We reach the address and find there is nothing there. I send Ms. Linh a message. She replies within one minute and sends me a new address. This is not helping me to not vomit.

At the second destination – a back alleyway, I will note- a man comes up to us. Kind face, soft voice, he tells us he is Mr. Linh.

Follow me, he says, and off we go, crossing the massive 12 lane – or is it more?- highway. We arrive and I am relieved that this street is a little quieter. At least this way when I test drive the thing I won’t risk killing women, children, tourists and chickens while doing so.

“Here,” he says, “I have this one for you.”

She looks very much like a scooter. “But I want a motorbike,” I say, the words popping out of my mouth before I have a chance to stop them.

“Yes, yes, motorbike. Semi automatic,” he says. He walks around to the left of the bike and shows me the pedals, points at the dashboard and shows me the gears.

Right, okay. So that’s what semi automatic means.

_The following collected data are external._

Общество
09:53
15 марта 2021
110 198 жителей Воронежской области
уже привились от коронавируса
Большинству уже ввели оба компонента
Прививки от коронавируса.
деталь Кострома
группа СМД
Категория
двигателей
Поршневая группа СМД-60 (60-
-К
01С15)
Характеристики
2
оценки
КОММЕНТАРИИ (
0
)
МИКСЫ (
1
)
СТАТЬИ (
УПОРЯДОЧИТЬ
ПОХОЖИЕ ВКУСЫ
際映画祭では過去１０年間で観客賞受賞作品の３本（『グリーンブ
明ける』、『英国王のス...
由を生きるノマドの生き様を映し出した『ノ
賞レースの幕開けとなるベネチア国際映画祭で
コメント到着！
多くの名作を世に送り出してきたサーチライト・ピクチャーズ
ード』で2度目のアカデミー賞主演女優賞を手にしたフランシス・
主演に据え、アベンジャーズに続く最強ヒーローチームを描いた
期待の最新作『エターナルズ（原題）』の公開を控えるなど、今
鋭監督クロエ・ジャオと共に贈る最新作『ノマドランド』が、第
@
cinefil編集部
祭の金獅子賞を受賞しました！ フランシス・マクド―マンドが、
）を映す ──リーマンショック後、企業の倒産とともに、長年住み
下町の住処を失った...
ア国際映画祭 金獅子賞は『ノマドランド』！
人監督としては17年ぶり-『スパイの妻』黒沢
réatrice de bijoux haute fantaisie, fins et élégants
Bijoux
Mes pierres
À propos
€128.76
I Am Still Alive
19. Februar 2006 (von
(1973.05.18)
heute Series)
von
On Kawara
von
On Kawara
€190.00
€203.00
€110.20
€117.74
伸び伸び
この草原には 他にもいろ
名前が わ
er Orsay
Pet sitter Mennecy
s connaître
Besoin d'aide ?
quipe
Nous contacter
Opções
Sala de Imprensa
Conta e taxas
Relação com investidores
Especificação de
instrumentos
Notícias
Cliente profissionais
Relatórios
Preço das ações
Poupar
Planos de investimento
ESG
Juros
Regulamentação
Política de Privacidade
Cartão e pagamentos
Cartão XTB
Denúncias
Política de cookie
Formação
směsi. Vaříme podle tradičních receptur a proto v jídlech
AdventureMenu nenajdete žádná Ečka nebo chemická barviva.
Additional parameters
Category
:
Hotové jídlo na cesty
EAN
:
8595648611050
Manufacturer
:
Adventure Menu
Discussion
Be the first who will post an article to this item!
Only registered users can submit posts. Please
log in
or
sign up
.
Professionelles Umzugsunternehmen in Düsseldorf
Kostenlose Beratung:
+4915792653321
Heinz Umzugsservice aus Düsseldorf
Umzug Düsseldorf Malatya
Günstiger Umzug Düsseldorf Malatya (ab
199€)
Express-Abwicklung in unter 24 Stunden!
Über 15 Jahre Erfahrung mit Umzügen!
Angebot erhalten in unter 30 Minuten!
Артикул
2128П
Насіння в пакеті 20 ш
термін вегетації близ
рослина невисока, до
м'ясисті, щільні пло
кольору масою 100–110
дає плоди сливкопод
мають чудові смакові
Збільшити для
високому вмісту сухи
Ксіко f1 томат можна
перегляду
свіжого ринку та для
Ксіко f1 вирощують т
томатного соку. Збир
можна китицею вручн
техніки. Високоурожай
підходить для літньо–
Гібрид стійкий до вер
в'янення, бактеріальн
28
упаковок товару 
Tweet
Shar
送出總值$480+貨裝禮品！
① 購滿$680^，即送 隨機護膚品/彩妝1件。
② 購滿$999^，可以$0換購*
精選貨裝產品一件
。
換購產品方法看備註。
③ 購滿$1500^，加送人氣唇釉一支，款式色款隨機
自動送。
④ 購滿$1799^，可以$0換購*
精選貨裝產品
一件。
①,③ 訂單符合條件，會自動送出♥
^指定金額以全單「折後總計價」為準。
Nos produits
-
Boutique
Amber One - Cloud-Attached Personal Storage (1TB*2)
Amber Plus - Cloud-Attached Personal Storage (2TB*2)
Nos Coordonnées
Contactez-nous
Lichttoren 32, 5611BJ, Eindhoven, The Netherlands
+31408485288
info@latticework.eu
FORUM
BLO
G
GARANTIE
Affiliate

“Not a real Honda,” he says, and his honesty quiets the countless fears whirring in my brain.I already know I want her, but I am trying to keep myself to the small checklist in my head:

  1. Don’t look too excited, you need to negotiate the price.
  2. Check for faults. Rust? Faults in the frame? Tires okay? Do the lights work? The horn?
  1. Ask if there is a blue card.
  1. Test drive. Test the engine and brakes well.

Everything seems to be okay; now it’s time for a test drive.

Mr. Linh shows me how to start her, how to shift the gears. It’s cold out but I am sweating.

“You go now.” I gulp.

I start her up and slowly roll down the street. I shift the gears up once or twice. I shift them back down. I make the world’s clumsiest, slowest U-Turn and return.

“I’ll take her,” I say.

She has a few cracks in the frame which are held together with zip ties, but Mr. Linh has assured me that the engine is in tip top shape.

$260 and I hardly negotiate. I simply ask whether he can attach a cell phone holder and a luggage rack. He agrees and says he will give me the bungee chords and a helmet as well. He will also do an oil change. I pay him a deposit and we agree that I will be back later to pick her up.

I walk away, hands shaking with adrenaline, ears buzzing, heart thumping. I look back at her and I know.

I know just as I did the moment I first saw her: her name is Elektra.

Together she and I will head south. Time to chase the sunshine.